→ INSTRUCTIONS TO FOLLOW
From the first line to the last, print the records exactly, leaving out the pictures.

***** SUPPLIED ENTRIES

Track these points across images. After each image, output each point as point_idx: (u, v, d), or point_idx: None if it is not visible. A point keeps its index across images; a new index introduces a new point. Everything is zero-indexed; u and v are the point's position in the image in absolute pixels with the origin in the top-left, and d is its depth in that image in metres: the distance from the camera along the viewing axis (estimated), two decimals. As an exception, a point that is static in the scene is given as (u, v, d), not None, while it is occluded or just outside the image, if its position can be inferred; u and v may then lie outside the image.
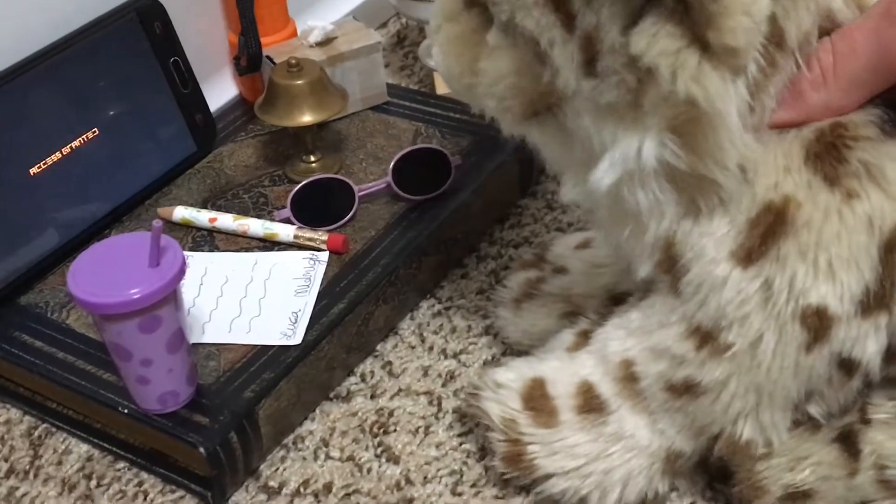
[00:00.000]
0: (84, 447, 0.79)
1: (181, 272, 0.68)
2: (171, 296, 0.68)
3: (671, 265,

**********

→ ANSWER BOX
Track these points across images. After each image, output each point as point_idx: (u, v, d), or point_idx: None if it is not visible. A point keeps its index across images; a new index introduces a new point. Everything is zero-indexed; u and v are the point's position in the image in absolute pixels with the origin in the top-left, and d is its depth in that image in metres: the distance from the camera along the viewing axis (estimated), two decimals. As an exception, a point that is static in the scene is given as (u, v, d), not None, while it is occluded or just outside the image, if its position can be inferred; u and v may then lie outside the image.
[00:00.000]
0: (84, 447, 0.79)
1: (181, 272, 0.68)
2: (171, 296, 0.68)
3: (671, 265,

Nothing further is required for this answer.